5.   We were financially strained before my sabbatical.
6.   Our landlord is indicating that he wants to sell this house when our lease is up next May. Each person in our family has lived in this house longer than any of us has ever lived anywhere for our entire lives. To say it will be heartbreaking to move, is a gross understatement.
7.   I have realized that if I had not put my college degree on hold, or turned down several amazing job opportunities to serve at this job that I just lost that I would now hold at least one BA, and have saved enough income to be able to buy a house when my landlord wanted to sell this one.
8.    My young adults already know what church burn out is.
9.    I was honorable with my communication, it’s becoming evident that others have not been.

The covered in Grace, logic it out, real lens, practical let’s move on list:
1.    I needed this break regardless of the pay loss because I was in an unhealthy situation.
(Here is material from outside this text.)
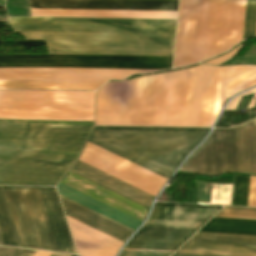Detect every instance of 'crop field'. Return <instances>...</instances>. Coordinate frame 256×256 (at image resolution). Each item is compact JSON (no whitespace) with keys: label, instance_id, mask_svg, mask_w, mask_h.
Returning a JSON list of instances; mask_svg holds the SVG:
<instances>
[{"label":"crop field","instance_id":"34b2d1b8","mask_svg":"<svg viewBox=\"0 0 256 256\" xmlns=\"http://www.w3.org/2000/svg\"><path fill=\"white\" fill-rule=\"evenodd\" d=\"M92 127L0 123V184L55 186Z\"/></svg>","mask_w":256,"mask_h":256},{"label":"crop field","instance_id":"5142ce71","mask_svg":"<svg viewBox=\"0 0 256 256\" xmlns=\"http://www.w3.org/2000/svg\"><path fill=\"white\" fill-rule=\"evenodd\" d=\"M70 172L89 180L107 190H110L126 199H129L149 209L154 197L135 189L119 180H116L98 170H95L79 161L71 168Z\"/></svg>","mask_w":256,"mask_h":256},{"label":"crop field","instance_id":"730fd06b","mask_svg":"<svg viewBox=\"0 0 256 256\" xmlns=\"http://www.w3.org/2000/svg\"><path fill=\"white\" fill-rule=\"evenodd\" d=\"M102 130L208 132L209 129L97 127Z\"/></svg>","mask_w":256,"mask_h":256},{"label":"crop field","instance_id":"ae1a2a85","mask_svg":"<svg viewBox=\"0 0 256 256\" xmlns=\"http://www.w3.org/2000/svg\"><path fill=\"white\" fill-rule=\"evenodd\" d=\"M233 64H256V55H245L242 58H234L223 65H233Z\"/></svg>","mask_w":256,"mask_h":256},{"label":"crop field","instance_id":"bc2a9ffb","mask_svg":"<svg viewBox=\"0 0 256 256\" xmlns=\"http://www.w3.org/2000/svg\"><path fill=\"white\" fill-rule=\"evenodd\" d=\"M210 184L232 185L194 181L196 203L209 204ZM232 186L211 185L210 204L230 205Z\"/></svg>","mask_w":256,"mask_h":256},{"label":"crop field","instance_id":"eef30255","mask_svg":"<svg viewBox=\"0 0 256 256\" xmlns=\"http://www.w3.org/2000/svg\"><path fill=\"white\" fill-rule=\"evenodd\" d=\"M4 123H40V124H75V125H93V122H41V121H15V120H0Z\"/></svg>","mask_w":256,"mask_h":256},{"label":"crop field","instance_id":"3316defc","mask_svg":"<svg viewBox=\"0 0 256 256\" xmlns=\"http://www.w3.org/2000/svg\"><path fill=\"white\" fill-rule=\"evenodd\" d=\"M208 6L209 0H180L174 68L203 60Z\"/></svg>","mask_w":256,"mask_h":256},{"label":"crop field","instance_id":"e1f06a70","mask_svg":"<svg viewBox=\"0 0 256 256\" xmlns=\"http://www.w3.org/2000/svg\"><path fill=\"white\" fill-rule=\"evenodd\" d=\"M173 256H201V255H183V254H174Z\"/></svg>","mask_w":256,"mask_h":256},{"label":"crop field","instance_id":"750c4746","mask_svg":"<svg viewBox=\"0 0 256 256\" xmlns=\"http://www.w3.org/2000/svg\"><path fill=\"white\" fill-rule=\"evenodd\" d=\"M244 44L240 45L239 47H237L236 49H234L233 51H231L230 53L222 56V57H219L217 59H214V60H211L209 62H206V64H213V65H218L230 58H232L242 47H243Z\"/></svg>","mask_w":256,"mask_h":256},{"label":"crop field","instance_id":"92a150f3","mask_svg":"<svg viewBox=\"0 0 256 256\" xmlns=\"http://www.w3.org/2000/svg\"><path fill=\"white\" fill-rule=\"evenodd\" d=\"M0 234L4 245L22 247L2 186H0Z\"/></svg>","mask_w":256,"mask_h":256},{"label":"crop field","instance_id":"214f88e0","mask_svg":"<svg viewBox=\"0 0 256 256\" xmlns=\"http://www.w3.org/2000/svg\"><path fill=\"white\" fill-rule=\"evenodd\" d=\"M199 231L256 235V220L213 218Z\"/></svg>","mask_w":256,"mask_h":256},{"label":"crop field","instance_id":"ac0d7876","mask_svg":"<svg viewBox=\"0 0 256 256\" xmlns=\"http://www.w3.org/2000/svg\"><path fill=\"white\" fill-rule=\"evenodd\" d=\"M9 18L50 54L172 56L176 20Z\"/></svg>","mask_w":256,"mask_h":256},{"label":"crop field","instance_id":"412701ff","mask_svg":"<svg viewBox=\"0 0 256 256\" xmlns=\"http://www.w3.org/2000/svg\"><path fill=\"white\" fill-rule=\"evenodd\" d=\"M172 57L0 55V67L171 68ZM162 69L0 68V82L104 84L132 74Z\"/></svg>","mask_w":256,"mask_h":256},{"label":"crop field","instance_id":"4177f3b9","mask_svg":"<svg viewBox=\"0 0 256 256\" xmlns=\"http://www.w3.org/2000/svg\"><path fill=\"white\" fill-rule=\"evenodd\" d=\"M215 217L256 219V209L224 207Z\"/></svg>","mask_w":256,"mask_h":256},{"label":"crop field","instance_id":"cbeb9de0","mask_svg":"<svg viewBox=\"0 0 256 256\" xmlns=\"http://www.w3.org/2000/svg\"><path fill=\"white\" fill-rule=\"evenodd\" d=\"M196 231L142 227L125 248L175 251Z\"/></svg>","mask_w":256,"mask_h":256},{"label":"crop field","instance_id":"dafd665d","mask_svg":"<svg viewBox=\"0 0 256 256\" xmlns=\"http://www.w3.org/2000/svg\"><path fill=\"white\" fill-rule=\"evenodd\" d=\"M189 241L256 245V236L197 232Z\"/></svg>","mask_w":256,"mask_h":256},{"label":"crop field","instance_id":"bd1437ed","mask_svg":"<svg viewBox=\"0 0 256 256\" xmlns=\"http://www.w3.org/2000/svg\"><path fill=\"white\" fill-rule=\"evenodd\" d=\"M171 254L164 253H147V252H131V251H122L120 256H170Z\"/></svg>","mask_w":256,"mask_h":256},{"label":"crop field","instance_id":"c035e120","mask_svg":"<svg viewBox=\"0 0 256 256\" xmlns=\"http://www.w3.org/2000/svg\"><path fill=\"white\" fill-rule=\"evenodd\" d=\"M72 256H75V255H72Z\"/></svg>","mask_w":256,"mask_h":256},{"label":"crop field","instance_id":"00972430","mask_svg":"<svg viewBox=\"0 0 256 256\" xmlns=\"http://www.w3.org/2000/svg\"><path fill=\"white\" fill-rule=\"evenodd\" d=\"M249 176L234 175L231 205L247 206Z\"/></svg>","mask_w":256,"mask_h":256},{"label":"crop field","instance_id":"dd49c442","mask_svg":"<svg viewBox=\"0 0 256 256\" xmlns=\"http://www.w3.org/2000/svg\"><path fill=\"white\" fill-rule=\"evenodd\" d=\"M3 187L23 247L76 254L54 188Z\"/></svg>","mask_w":256,"mask_h":256},{"label":"crop field","instance_id":"5a996713","mask_svg":"<svg viewBox=\"0 0 256 256\" xmlns=\"http://www.w3.org/2000/svg\"><path fill=\"white\" fill-rule=\"evenodd\" d=\"M30 8L177 11L178 0H29ZM31 17L176 19L177 12L30 9Z\"/></svg>","mask_w":256,"mask_h":256},{"label":"crop field","instance_id":"733c2abd","mask_svg":"<svg viewBox=\"0 0 256 256\" xmlns=\"http://www.w3.org/2000/svg\"><path fill=\"white\" fill-rule=\"evenodd\" d=\"M58 193L76 203H79L95 212H98L114 221H117L133 230L138 228L141 222L114 210L88 196H85L61 183L57 186Z\"/></svg>","mask_w":256,"mask_h":256},{"label":"crop field","instance_id":"4a817a6b","mask_svg":"<svg viewBox=\"0 0 256 256\" xmlns=\"http://www.w3.org/2000/svg\"><path fill=\"white\" fill-rule=\"evenodd\" d=\"M176 253L220 256H256V246L187 242Z\"/></svg>","mask_w":256,"mask_h":256},{"label":"crop field","instance_id":"d8731c3e","mask_svg":"<svg viewBox=\"0 0 256 256\" xmlns=\"http://www.w3.org/2000/svg\"><path fill=\"white\" fill-rule=\"evenodd\" d=\"M94 92L0 90V119L93 121Z\"/></svg>","mask_w":256,"mask_h":256},{"label":"crop field","instance_id":"b80d0937","mask_svg":"<svg viewBox=\"0 0 256 256\" xmlns=\"http://www.w3.org/2000/svg\"><path fill=\"white\" fill-rule=\"evenodd\" d=\"M0 1H4V0H0Z\"/></svg>","mask_w":256,"mask_h":256},{"label":"crop field","instance_id":"5866460e","mask_svg":"<svg viewBox=\"0 0 256 256\" xmlns=\"http://www.w3.org/2000/svg\"><path fill=\"white\" fill-rule=\"evenodd\" d=\"M50 254H51V253H49V252L37 251L34 256H50Z\"/></svg>","mask_w":256,"mask_h":256},{"label":"crop field","instance_id":"28ad6ade","mask_svg":"<svg viewBox=\"0 0 256 256\" xmlns=\"http://www.w3.org/2000/svg\"><path fill=\"white\" fill-rule=\"evenodd\" d=\"M218 211L155 206L144 226L199 229Z\"/></svg>","mask_w":256,"mask_h":256},{"label":"crop field","instance_id":"d9b57169","mask_svg":"<svg viewBox=\"0 0 256 256\" xmlns=\"http://www.w3.org/2000/svg\"><path fill=\"white\" fill-rule=\"evenodd\" d=\"M60 196V195H59ZM65 213L121 242L130 236L133 230L95 213L79 204L60 196Z\"/></svg>","mask_w":256,"mask_h":256},{"label":"crop field","instance_id":"d32e631a","mask_svg":"<svg viewBox=\"0 0 256 256\" xmlns=\"http://www.w3.org/2000/svg\"><path fill=\"white\" fill-rule=\"evenodd\" d=\"M36 251L24 250L20 256H33Z\"/></svg>","mask_w":256,"mask_h":256},{"label":"crop field","instance_id":"d3111659","mask_svg":"<svg viewBox=\"0 0 256 256\" xmlns=\"http://www.w3.org/2000/svg\"><path fill=\"white\" fill-rule=\"evenodd\" d=\"M248 206L256 207V176H250Z\"/></svg>","mask_w":256,"mask_h":256},{"label":"crop field","instance_id":"8a807250","mask_svg":"<svg viewBox=\"0 0 256 256\" xmlns=\"http://www.w3.org/2000/svg\"><path fill=\"white\" fill-rule=\"evenodd\" d=\"M199 66L109 82L96 94V125L195 127ZM256 85V66L200 65L196 127H211L226 98Z\"/></svg>","mask_w":256,"mask_h":256},{"label":"crop field","instance_id":"1d83c4d3","mask_svg":"<svg viewBox=\"0 0 256 256\" xmlns=\"http://www.w3.org/2000/svg\"><path fill=\"white\" fill-rule=\"evenodd\" d=\"M23 250L0 247V256H19Z\"/></svg>","mask_w":256,"mask_h":256},{"label":"crop field","instance_id":"f4fd0767","mask_svg":"<svg viewBox=\"0 0 256 256\" xmlns=\"http://www.w3.org/2000/svg\"><path fill=\"white\" fill-rule=\"evenodd\" d=\"M207 133L93 129L88 142L166 180Z\"/></svg>","mask_w":256,"mask_h":256},{"label":"crop field","instance_id":"22f410ed","mask_svg":"<svg viewBox=\"0 0 256 256\" xmlns=\"http://www.w3.org/2000/svg\"><path fill=\"white\" fill-rule=\"evenodd\" d=\"M67 219L77 253L81 256H115L122 246V243L68 216Z\"/></svg>","mask_w":256,"mask_h":256},{"label":"crop field","instance_id":"0bd39190","mask_svg":"<svg viewBox=\"0 0 256 256\" xmlns=\"http://www.w3.org/2000/svg\"><path fill=\"white\" fill-rule=\"evenodd\" d=\"M0 245H3V244H2V241H1V238H0Z\"/></svg>","mask_w":256,"mask_h":256},{"label":"crop field","instance_id":"e52e79f7","mask_svg":"<svg viewBox=\"0 0 256 256\" xmlns=\"http://www.w3.org/2000/svg\"><path fill=\"white\" fill-rule=\"evenodd\" d=\"M179 170L211 175L231 171L256 174V119L231 129H214Z\"/></svg>","mask_w":256,"mask_h":256},{"label":"crop field","instance_id":"028f5c9d","mask_svg":"<svg viewBox=\"0 0 256 256\" xmlns=\"http://www.w3.org/2000/svg\"><path fill=\"white\" fill-rule=\"evenodd\" d=\"M51 256H71V255L52 253Z\"/></svg>","mask_w":256,"mask_h":256},{"label":"crop field","instance_id":"120bbe31","mask_svg":"<svg viewBox=\"0 0 256 256\" xmlns=\"http://www.w3.org/2000/svg\"><path fill=\"white\" fill-rule=\"evenodd\" d=\"M156 205L221 209V207H214V206H198V205H181V204H165V203H156Z\"/></svg>","mask_w":256,"mask_h":256},{"label":"crop field","instance_id":"a9b5d70f","mask_svg":"<svg viewBox=\"0 0 256 256\" xmlns=\"http://www.w3.org/2000/svg\"><path fill=\"white\" fill-rule=\"evenodd\" d=\"M256 31V0H247L243 40Z\"/></svg>","mask_w":256,"mask_h":256},{"label":"crop field","instance_id":"d1516ede","mask_svg":"<svg viewBox=\"0 0 256 256\" xmlns=\"http://www.w3.org/2000/svg\"><path fill=\"white\" fill-rule=\"evenodd\" d=\"M61 183L88 195L114 209H117L141 222H143L147 209L128 201L110 191H107L91 182H88L70 172L62 179Z\"/></svg>","mask_w":256,"mask_h":256}]
</instances>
My family needed this break and although I have now suffered a job loss, we’ve all received a health gain.
2.    Real deal friends can take the bad with the good. Although my confidence has been shattered by some, it has been built up more securely than ever by others. The fire proves the trust, this fire proved those who could be trusted.
3.   We refuse to lose our pillars of life, the routine must change. We will not abandon meeting with our church family, we just won’t do so on a Sunday basis. Our community is still our community.
4.    I have lost some of my stress weight, I have gained strength and my summer clothes fit again.
5.   We have had more money at the end of our month than we did before the job loss. Our obedience has “paid” off. Seriously, I don’t know how…but it has.
6.   Home is where your heart is, but a stable stable is good thing. I can’t really do anything about this likelihood, but I can make ready and pray.
7.   No one in my home resents me for taking on the ministry. Although I have not finished school, and I don’t have the nest egg I could have, I became family, friend, mentor, teacher, sister, and pastor to some of the best people in my world. I would not trade that for a degree or treasure, they are my treasure.
8.   My children are not mine, they belong to the Lord and He will walk them through to the next place, and the next, and the next. Burn out is caused by people, not service.
9.   Fear can cause people to believe that they need to lie. Fear also causes people to convince themselves that adding a little truth to their lie makes their lie true… they will learn that it doesn’t. It is not my job to fight that fight.

Life Lessons:
·        *All of this stuff is temporary, and I am not defined by these things or by fearful people.
·        * Have I allowed people to reveal their low tide, and have I been sensitive about their process style? Have I disappeared from someone’s life intentionally or not, because their process was stressful to me?
·        * Have I lost touch with someone because we don’t see each other at a convenient mutual gathering situation?
·        * People are always looking out for #1, if Jesus is #1 it’s evident…if not, it’s also evident. 

      It's not perfect, and it's really a lot more complex than this, but it's what I go to. Yes, of course it's also tempered with prayer and reading the Word and counsel. I just wanted you to know, it's not all rainbows and sunshine, and that's ok.